▶ _WHAT YOU WILL DO_:
Only the text of the records belongs in the answer, copied exactly and without pictures.

Segment Open

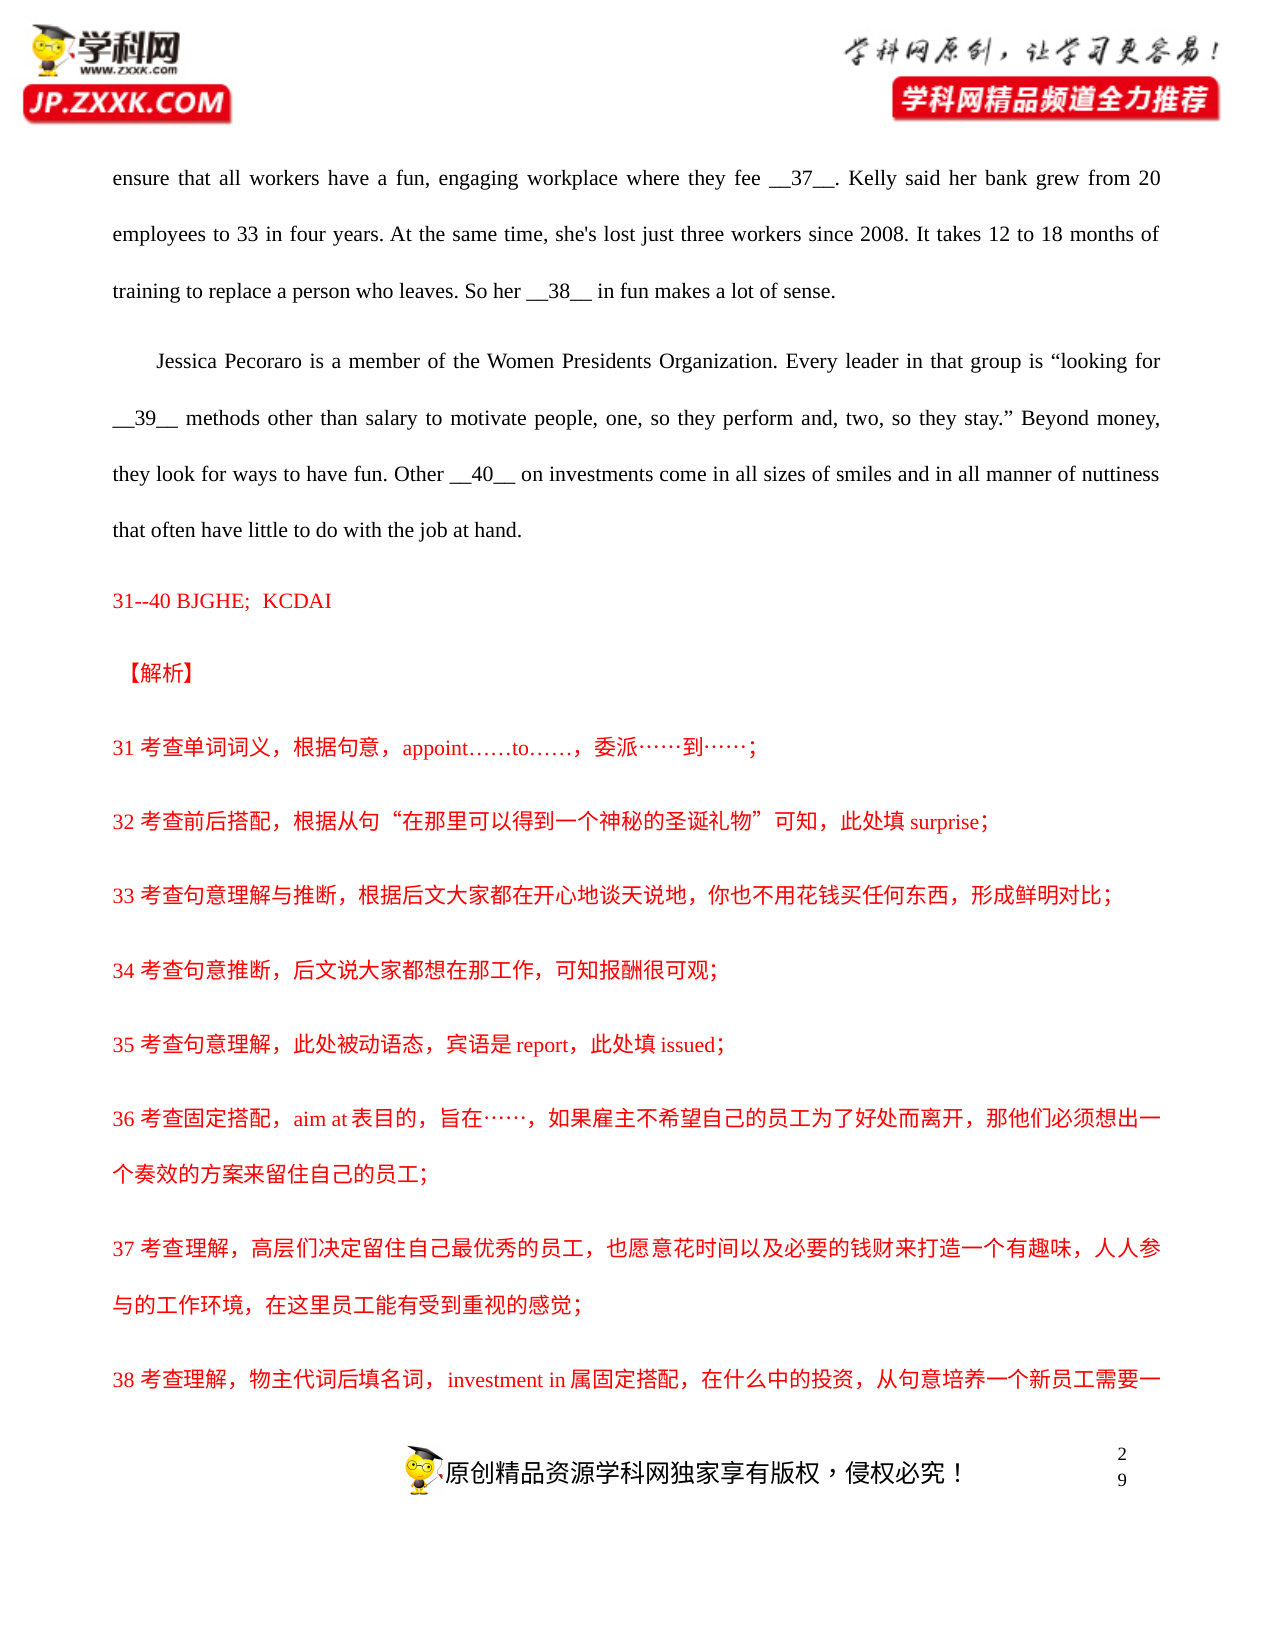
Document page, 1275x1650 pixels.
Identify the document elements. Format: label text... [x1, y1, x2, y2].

picture [0, 3, 1243, 144]
text Some executives say they are determined to retain their best talent and to spend the time and money necessary to ensure that all workers have a fun, engaging workplace where they fee __37__. Kelly said her bank grew from 20 employees to 33 in four years. At the same time, she's lost just three workers since 2008. It takes 12 to 18 months of training to replace a person who leaves. So her __38__ in fun makes a lot of sense. [112, 159, 1162, 309]
text 【解析】 [112, 653, 1162, 691]
text 35 考查句意理解，此处被动语态，宾语是report，此处填issued； [112, 1024, 1162, 1061]
text 34 考查句意推断，后文说大家都想在那工作，可知报酬很可观； [112, 950, 1162, 987]
picture [400, 1443, 446, 1497]
text 32 考查前后搭配，根据从句“在那里可以得到一个神秘的圣诞礼物”可知，此处填surprise； [112, 801, 1162, 839]
text Jessica Pecoraro is a member of the Women Presidents Organization. Every leader in that group is “looking for __39__ methods other than salary to motivate people, one, so they perform and, two, so they stay.” Beyond money, they look for ways to have fun. Other __40__ on investments come in all sizes of smiles and in all manner of nuttiness that often have little to do with the job at hand. [112, 342, 1162, 549]
text 37 考查理解，高层们决定留住自己最优秀的员工，也愿意花时间以及必要的钱财来打造一个有趣味，人人参与的工作环境，在这里员工能有受到重视的感觉； [112, 1228, 1162, 1322]
text 31 考查单词词义，根据句意，appoint……to……，委派……到……； [112, 727, 1162, 765]
text 36 考查固定搭配，aim at表目的，旨在……，如果雇主不希望自己的员工为了好处而离开，那他们必须想出一个奏效的方案来留住自己的员工； [112, 1098, 1162, 1192]
text 33 考查句意理解与推断，根据后文大家都在开心地谈天说地，你也不用花钱买任何东西，形成鲜明对比； [112, 876, 1162, 913]
text 38 考查理解，物主代词后填名词，investment in属固定搭配，在什么中的投资，从句意培养一个新员工需要一年到一年半，可知在娱乐方面的投资还是很有必要的； [112, 1359, 1162, 1396]
list -40 BJGHE; KCDAI [112, 582, 1162, 619]
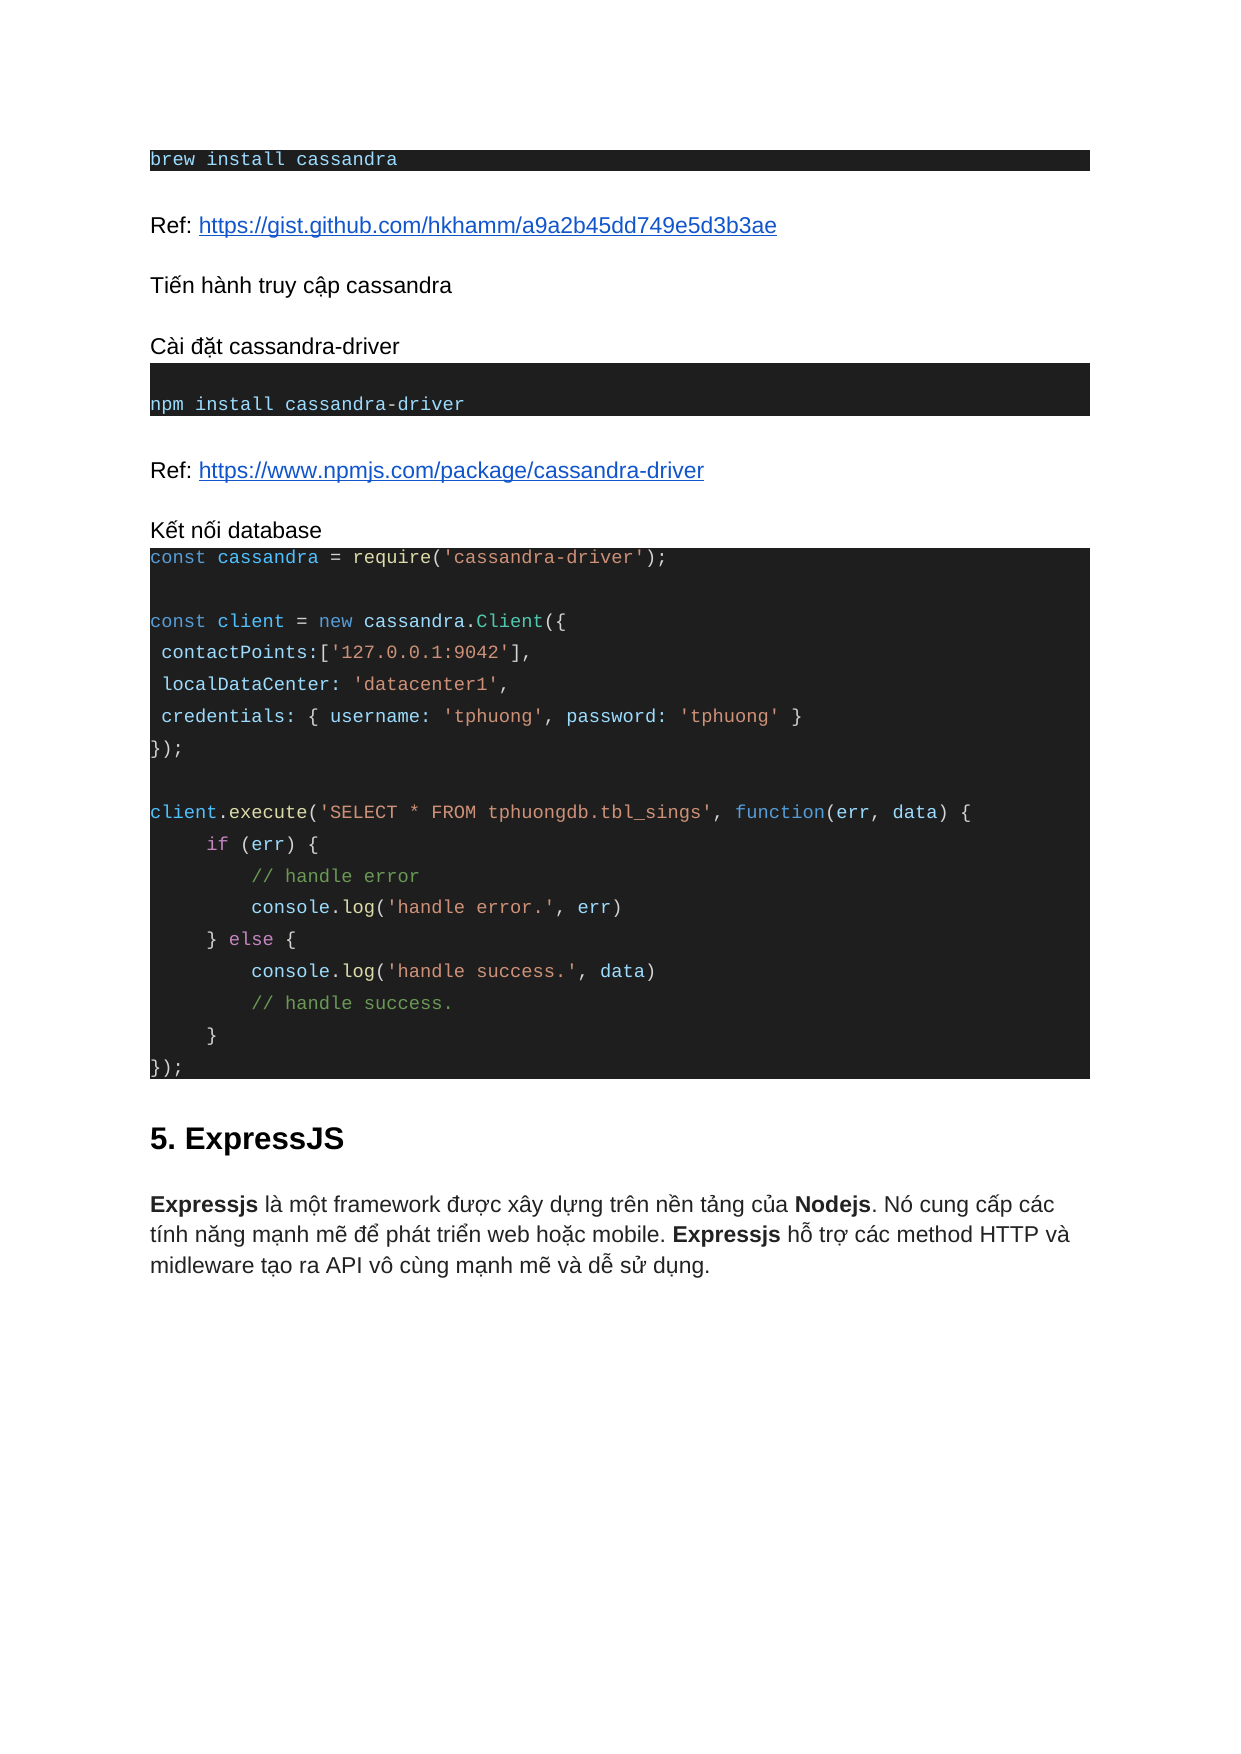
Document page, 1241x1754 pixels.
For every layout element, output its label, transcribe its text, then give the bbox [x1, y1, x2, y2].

text npm install cassandra-driver [150, 395, 1090, 416]
text // handle success. [150, 994, 1090, 1015]
text Kết nối database [150, 517, 1090, 544]
text Cài đặt cassandra-driver [150, 333, 1090, 359]
text }); [150, 739, 1090, 760]
text } [150, 1026, 1090, 1047]
text Ref: https://www.npmjs.com/package/cassandra-driver [150, 457, 1090, 483]
text Tiến hành truy cập cassandra [150, 272, 1090, 299]
text if (err) { [150, 834, 1090, 856]
text brew install cassandra [150, 150, 1090, 171]
text const client = new cassandra.Client({ [150, 611, 1090, 633]
text }); [150, 1058, 1090, 1079]
text console.log('handle success.', data) [150, 962, 1090, 983]
text Ref: https://gist.github.com/hkhamm/a9a2b45dd749e5d3b3ae [150, 212, 1090, 238]
text // handle error [150, 866, 1090, 888]
text localDataCenter: 'datacenter1', [150, 675, 1090, 696]
text } else { [150, 930, 1090, 951]
text credentials: { username: 'tphuong', password: 'tphuong' } [150, 707, 1090, 728]
text client.execute('SELECT * FROM tphuongdb.tbl_sings', function(err, data) { [150, 803, 1090, 824]
text contactPoints:['127.0.0.1:9042'], [150, 643, 1090, 664]
text const cassandra = require('cassandra-driver'); [150, 548, 1090, 569]
text console.log('handle error.', err) [150, 898, 1090, 919]
text Expressjs là một framework được xây dựng trên nền tảng của Nodejs. Nó cung cấp các tính năng mạnh mẽ để phát triển web hoặc mobile. Expressjs hỗ trợ các method HTTP và midleware tạo ra API vô cùng mạnh mẽ và dễ sử dụng. [150, 1191, 1090, 1278]
text 5. ExpressJS [150, 1120, 1090, 1156]
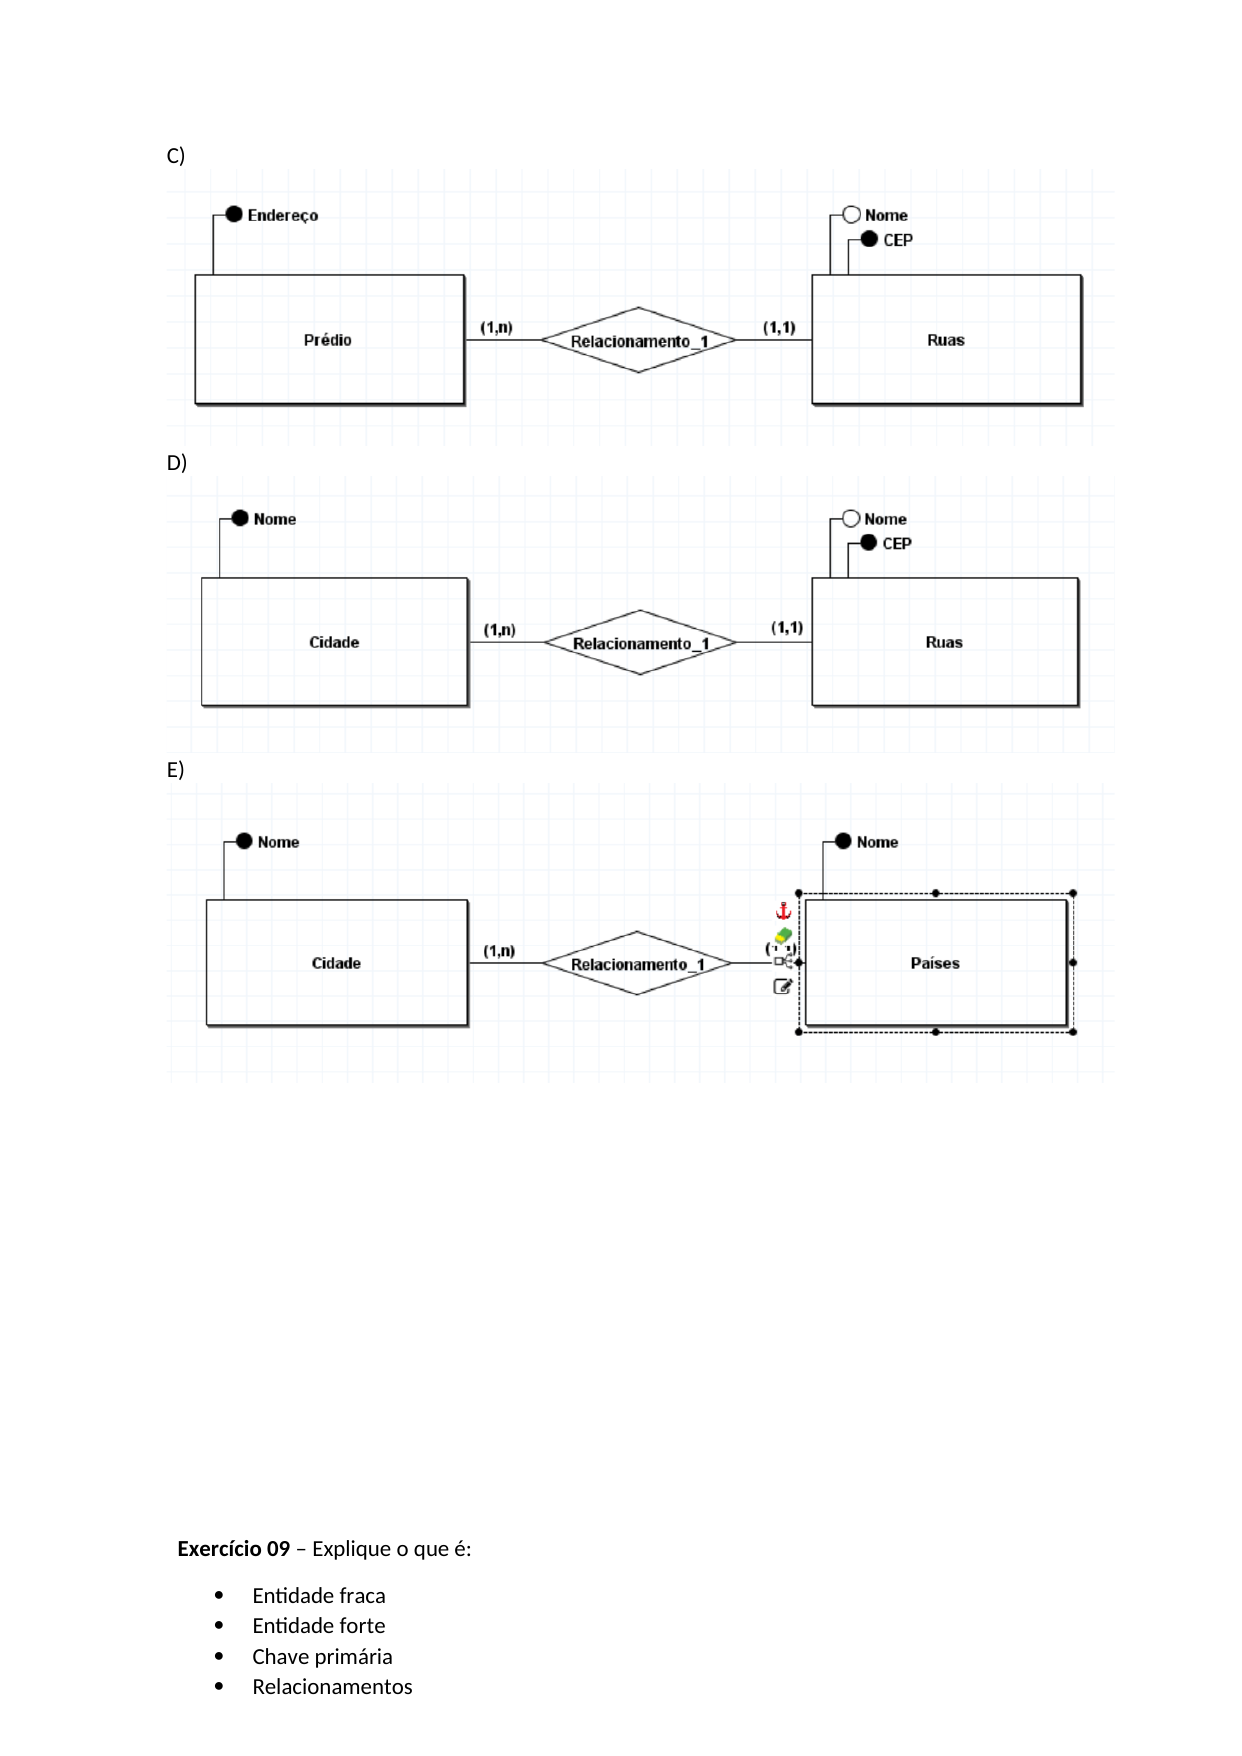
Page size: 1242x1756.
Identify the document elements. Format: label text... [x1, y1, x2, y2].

Segment Closed

▶ _SOLUTION TO THIS PROBLEM_:
Document page, 1275x1650 pixels.
Identify the document elements. Format: label text... [x1, y1, x2, y2].

picture [0, 3, 1243, 144]
text Some executives say they are determined to retain their best talent and to spend the time and money necessary to ensure that all workers have a fun, engaging workplace where they fee __37__. Kelly said her bank grew from 20 employees to 33 in four years. At the same time, she's lost just three workers since 2008. It takes 12 to 18 months of training to replace a person who leaves. So her __38__ in fun makes a lot of sense. [112, 159, 1162, 309]
text 【解析】 [112, 653, 1162, 691]
text 35 考查句意理解，此处被动语态，宾语是report，此处填issued； [112, 1024, 1162, 1061]
text 34 考查句意推断，后文说大家都想在那工作，可知报酬很可观； [112, 950, 1162, 987]
picture [400, 1443, 446, 1497]
text 32 考查前后搭配，根据从句“在那里可以得到一个神秘的圣诞礼物”可知，此处填surprise； [112, 801, 1162, 839]
text Jessica Pecoraro is a member of the Women Presidents Organization. Every leader in that group is “looking for __39__ methods other than salary to motivate people, one, so they perform and, two, so they stay.” Beyond money, they look for ways to have fun. Other __40__ on investments come in all sizes of smiles and in all manner of nuttiness that often have little to do with the job at hand. [112, 342, 1162, 549]
text 37 考查理解，高层们决定留住自己最优秀的员工，也愿意花时间以及必要的钱财来打造一个有趣味，人人参与的工作环境，在这里员工能有受到重视的感觉； [112, 1228, 1162, 1322]
text 31 考查单词词义，根据句意，appoint……to……，委派……到……； [112, 727, 1162, 765]
text 36 考查固定搭配，aim at表目的，旨在……，如果雇主不希望自己的员工为了好处而离开，那他们必须想出一个奏效的方案来留住自己的员工； [112, 1098, 1162, 1192]
text 33 考查句意理解与推断，根据后文大家都在开心地谈天说地，你也不用花钱买任何东西，形成鲜明对比； [112, 876, 1162, 913]
text 38 考查理解，物主代词后填名词，investment in属固定搭配，在什么中的投资，从句意培养一个新员工需要一年到一年半，可知在娱乐方面的投资还是很有必要的； [112, 1359, 1162, 1396]
list -40 BJGHE; KCDAI [112, 582, 1162, 619]
Document page, 1241x1754 pixels.
For every layout element, output its label, transcribe its text, then give the bbox [x1, y1, x2, y2].

text npm install cassandra-driver [150, 395, 1090, 416]
text // handle success. [150, 994, 1090, 1015]
text Kết nối database [150, 517, 1090, 544]
text Cài đặt cassandra-driver [150, 333, 1090, 359]
text }); [150, 739, 1090, 760]
text } [150, 1026, 1090, 1047]
text Ref: https://www.npmjs.com/package/cassandra-driver [150, 457, 1090, 483]
text Tiến hành truy cập cassandra [150, 272, 1090, 299]
text if (err) { [150, 834, 1090, 856]
text brew install cassandra [150, 150, 1090, 171]
text const client = new cassandra.Client({ [150, 611, 1090, 633]
text }); [150, 1058, 1090, 1079]
text console.log('handle success.', data) [150, 962, 1090, 983]
text Ref: https://gist.github.com/hkhamm/a9a2b45dd749e5d3b3ae [150, 212, 1090, 238]
text // handle error [150, 866, 1090, 888]
text localDataCenter: 'datacenter1', [150, 675, 1090, 696]
text } else { [150, 930, 1090, 951]
text credentials: { username: 'tphuong', password: 'tphuong' } [150, 707, 1090, 728]
text client.execute('SELECT * FROM tphuongdb.tbl_sings', function(err, data) { [150, 803, 1090, 824]
text contactPoints:['127.0.0.1:9042'], [150, 643, 1090, 664]
text const cassandra = require('cassandra-driver'); [150, 548, 1090, 569]
text console.log('handle error.', err) [150, 898, 1090, 919]
text Expressjs là một framework được xây dựng trên nền tảng của Nodejs. Nó cung cấp các tính năng mạnh mẽ để phát triển web hoặc mobile. Expressjs hỗ trợ các method HTTP và midleware tạo ra API vô cùng mạnh mẽ và dễ sử dụng. [150, 1191, 1090, 1278]
text 5. ExpressJS [150, 1120, 1090, 1156]
Page size: 1242x1756.
Identify the document elements. Format: label text... [x1, y1, x2, y2].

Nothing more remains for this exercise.